What do you call it when someone rifles through your computer files without your knowledge? Employers call it monitoring, and civil libertarians call it surveillance. U. S. Senator Dianne Feinstein calls it a “separation of powers” issue.
So Feinstein described her headline-grabbing dustup last year with the Central Intelligence Agency, in which the agency spied on staffers of the Senate Intelligence Committee while the committee was investigating certain interrogations by the CIA.
The squabble started after the CIA set up a dark network in an out-of-the-way location for Senate investigators to view specified CIA documents. When the agency realized it had not sufficiently blocked access to other files that should have remained hidden, five CIA staffers tried to assess the damage by snooping through Intelligence Committee computer files, and even reading email messages. Feinstien went public when she found out, blasting the agency for “violating separation of powers.”
While the senator rooted her fury in the CIA’s apparent intention to undermine her investigation, she discussed the incident in the language of inter-branch conflict, rather than call it what it was — spying by a spy agency. This suggests she stands by her vilification of Edward Snowden and her defense of the programs he leaked, while claiming that her own digital affairs should be off-limits to the prying eyes of alphabet soup agencies. In other words, Constitutional principles apply differently to powerful elected officials than to regular citizens.

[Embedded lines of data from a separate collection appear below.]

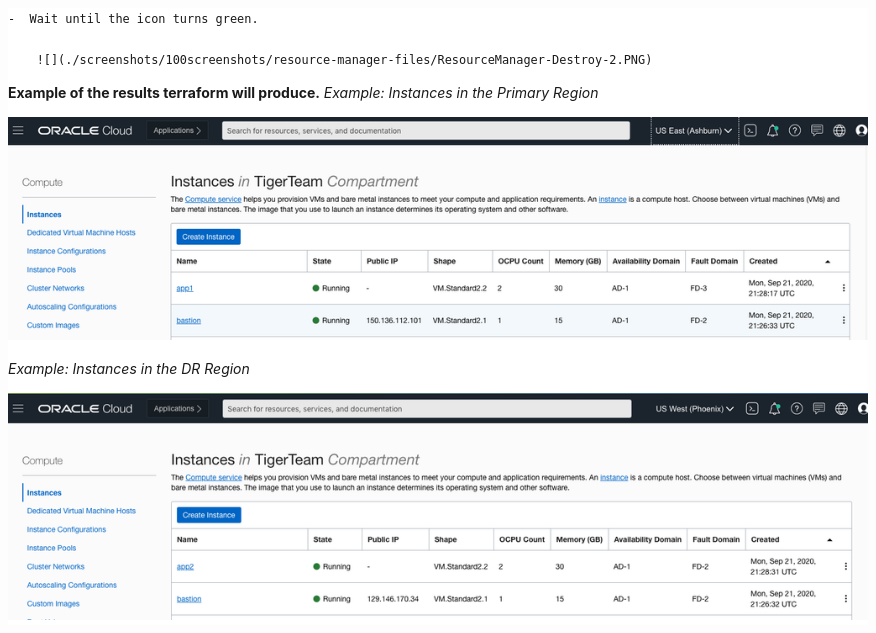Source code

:
    -  Wait until the icon turns green.

        ![](./screenshots/100screenshots/resource-manager-files/ResourceManager-Destroy-2.PNG)

**Example of the results terraform will produce.**
  *Example: Instances in the Primary Region*

  ![](./screenshots/100screenshots/App-Server(Primary)-N.PNG)

  *Example: Instances in the DR Region*

  ![](./screenshots/100screenshots/App-Server(Secondary)-N.png)
 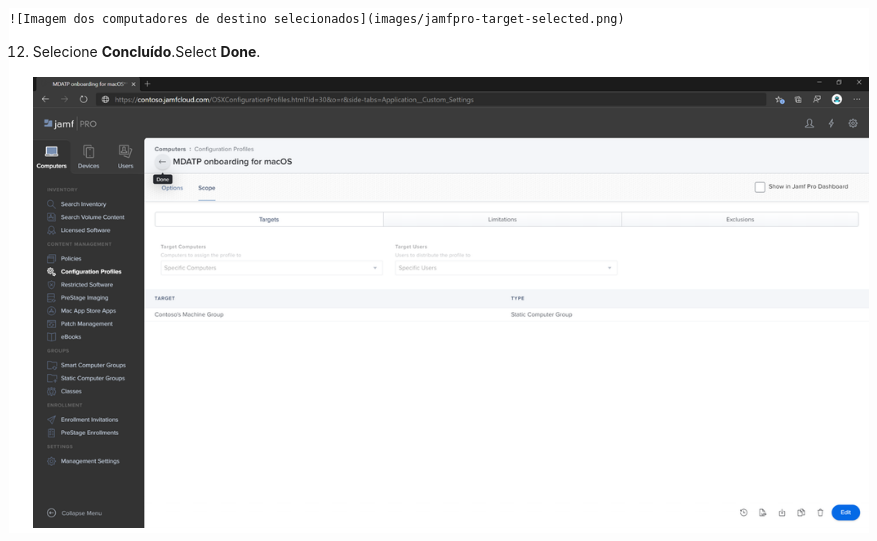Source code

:     ![Imagem dos computadores de destino selecionados](images/jamfpro-target-selected.png)

12. <span data-ttu-id="2a28b-157">Selecione **Concluído**.</span><span class="sxs-lookup"><span data-stu-id="2a28b-157">Select **Done**.</span></span>

    ![Imagem de computadores de grupo de destino](images/jamfpro-target-group.png)
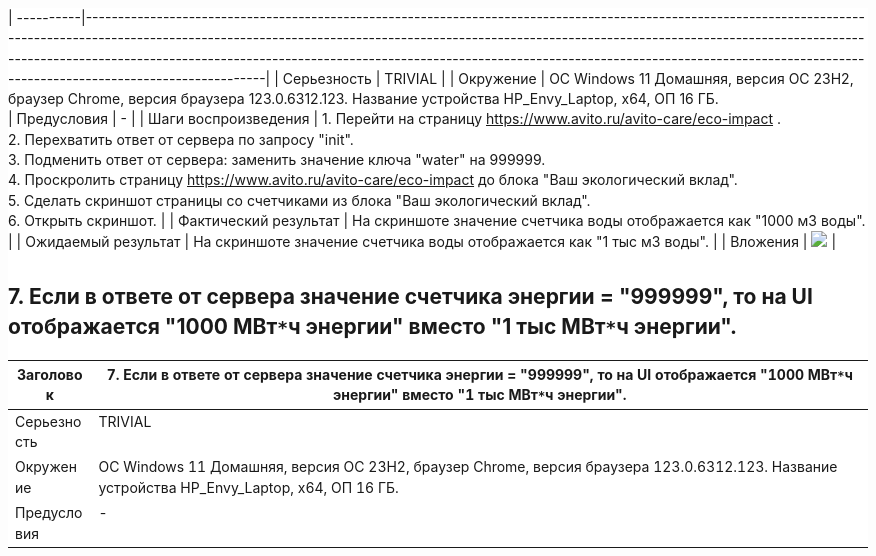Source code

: | ----------|-------------------------------------------------------------------------------------------------------------------------------------------------------------------------------------------------------------------------------------------------------------------------------------------------------------------------------------------------------------------------------------------------------------------------------------------|
| Серьезность | TRIVIAL                                                                                                                                                                                                                                                                                                                                                                                                                                   |
| Окружение | ОС Windows 11 Домашняя, версия OC 23H2, браузер Chrome, версия браузера 123.0.6312.123. Название устройства HP_Envy_Laptop, x64, ОП 16 ГБ.                                                                                                                                                                                                                                                                                                
| Предусловия | -                                                                                                                                                                                                                                                                                                                                                                                                                                         |
| Шаги воспроизведения | 1. Перейти на страницу https://www.avito.ru/avito-care/eco-impact . <br/> 2. Перехватить ответ от сервера по запросу "init". <br/> 3. Подменить ответ от сервера: заменить значение ключа "water" на 999999. <br/> 4. Проскролить страницу https://www.avito.ru/avito-care/eco-impact до блока "Ваш экологический вклад". <br/> 5. Сделать скриншот страницы со счетчиками из блока "Ваш экологический вклад". <br/> 6. Открыть скриншот. |
| Фактический результат | На скриншоте значение счетчика воды отображается как "1000 м3 воды".                                                                                                                                                                                                                                                                                                                                                                      |
| Ожидаемый результат | На скриншоте значение счетчика воды отображается как "1 тыс м3 воды".                                                                                                                                                                                                                                                                                                                                                                     |
| Вложения | ![](bugs_attachments/bug_6.1000_m3_1_tys_m3.png)                                                                                                                                                                                                                                                                                                                                                                                          |

## 7. Если в ответе от сервера значение счетчика энергии = "999999", то на UI отображается "1000 МВт`*`ч энергии" вместо "1 тыс МВт`*`ч энергии".

| Заголовок | 7. Если в ответе от сервера значение счетчика энергии = "999999", то на UI отображается "1000 МВт`*`ч энергии" вместо "1 тыс МВт`*`ч энергии".                                                                                                                                                                                                                                                                                             |
| ----------|--------------------------------------------------------------------------------------------------------------------------------------------------------------------------------------------------------------------------------------------------------------------------------------------------------------------------------------------------------------------------------------------------------------------------------------------|
| Серьезность | TRIVIAL                                                                                                                                                                                                                                                                                                                                                                                                                                    |
| Окружение | ОС Windows 11 Домашняя, версия OC 23H2, браузер Chrome, версия браузера 123.0.6312.123. Название устройства HP_Envy_Laptop, x64, ОП 16 ГБ.                                                                                                                                                                                                                                                                                                 
| Предусловия | -                                                                                                                                                                                                                                                                                                                                                                                                                                          |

Feinstein repeated the separation-of-powers charge when the story resurfaced this week, after a CIA investigative panel cleared the agency’s five snoops of wrongdoing. The agency’s internal report found its employees’ hacking activities had been “clearly inappropriate,” but were not cause for discipline.
But the report revealed something else: There were very basic failures of information governance that enabled the senate committee to grab documents it shouldn’t have, and that subsequently justified clearing the CIA of bad faith or malfeasance.
The Washington Post reports: “… the accountability review board concluded that the CIA-Senate arrangement was so convoluted that the panel could find no clear rules on how the shared computer system was to be run, let alone whether any rules had been violated.”
Notwithstanding the novelty of the “arrangement,” please note that the world’s most powerful spy agency and the nation’s most powerful legislative body abdicated well-established standards that would have determined in advance the protocol for a digital data transaction. This planning is fundamental to digital security and privacy.
Contemplating the agency’s sloppy information governance, especially given what was at stake, should lead to serious doubts about extending to any federal agency more authority to collect, store, or probe the digital records of Americans. For anyone who’s still not clear that the federal government is a poor steward of information, please do a careful reading of the above linked story in the Post.
That brings us (briefly) to President Obama’s 2015 cybersecurity initiatives. The president’s package would facilitate continued government access to citizen communications, and would snag security researchers, journalists, lawyers, and others in a net cast much too wide for cybercriminals. A recent surge in global terrorist activities validates the need for strong cyberdefense, but does not justify tossing all the cybercrime and national security concerns into a cybersecurity blender and turning on the blades.
It’s only a proposal right now, but there are elements that cry out already for the kind of definition that was lacking from the Senate-CIA plan. Selecting a bullet point at random:
“All monitoring, collection, use, retention, and sharing of information are limited to protecting against cybersecurity threats…”
Well, one would hope. But what does the protection entail, and how do we define the threats? These are not nit-picky questions, they are essential to information governance that does the intended tasks, and mitigates privacy invasion. Or whatever you prefer to call it.